**TASK REQUIREMENTS**
What should come back is the data below, word for word, minus any picture.

════════════════════

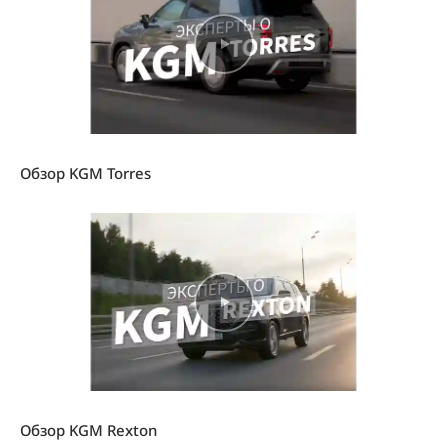
Обзор KGM Torres
Обзор KGM Rexton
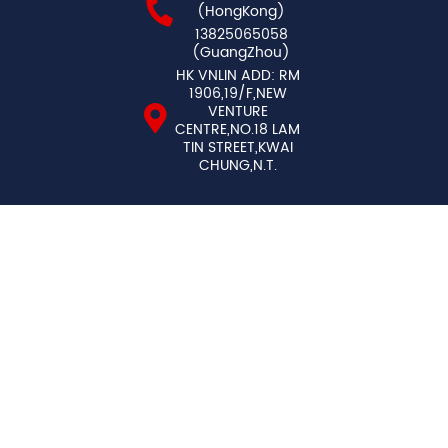
(HongKong)
13825065058
(GuangZhou)
HK VNLIN ADD: RM
1906,19/F,NEW
VENTURE
CENTRE,NO.18 LAM
TIN STREET,KWAI
CHUNG,N.T.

════════════════════

**SOLUTION TO THIS EXERCISE**
Обзор KGM Torres
Обзор KGM Rexton
(HongKong)
13825065058
(GuangZhou)
HK VNLIN ADD: RM
1906,19/F,NEW
VENTURE
CENTRE,NO.18 LAM
TIN STREET,KWAI
CHUNG,N.T.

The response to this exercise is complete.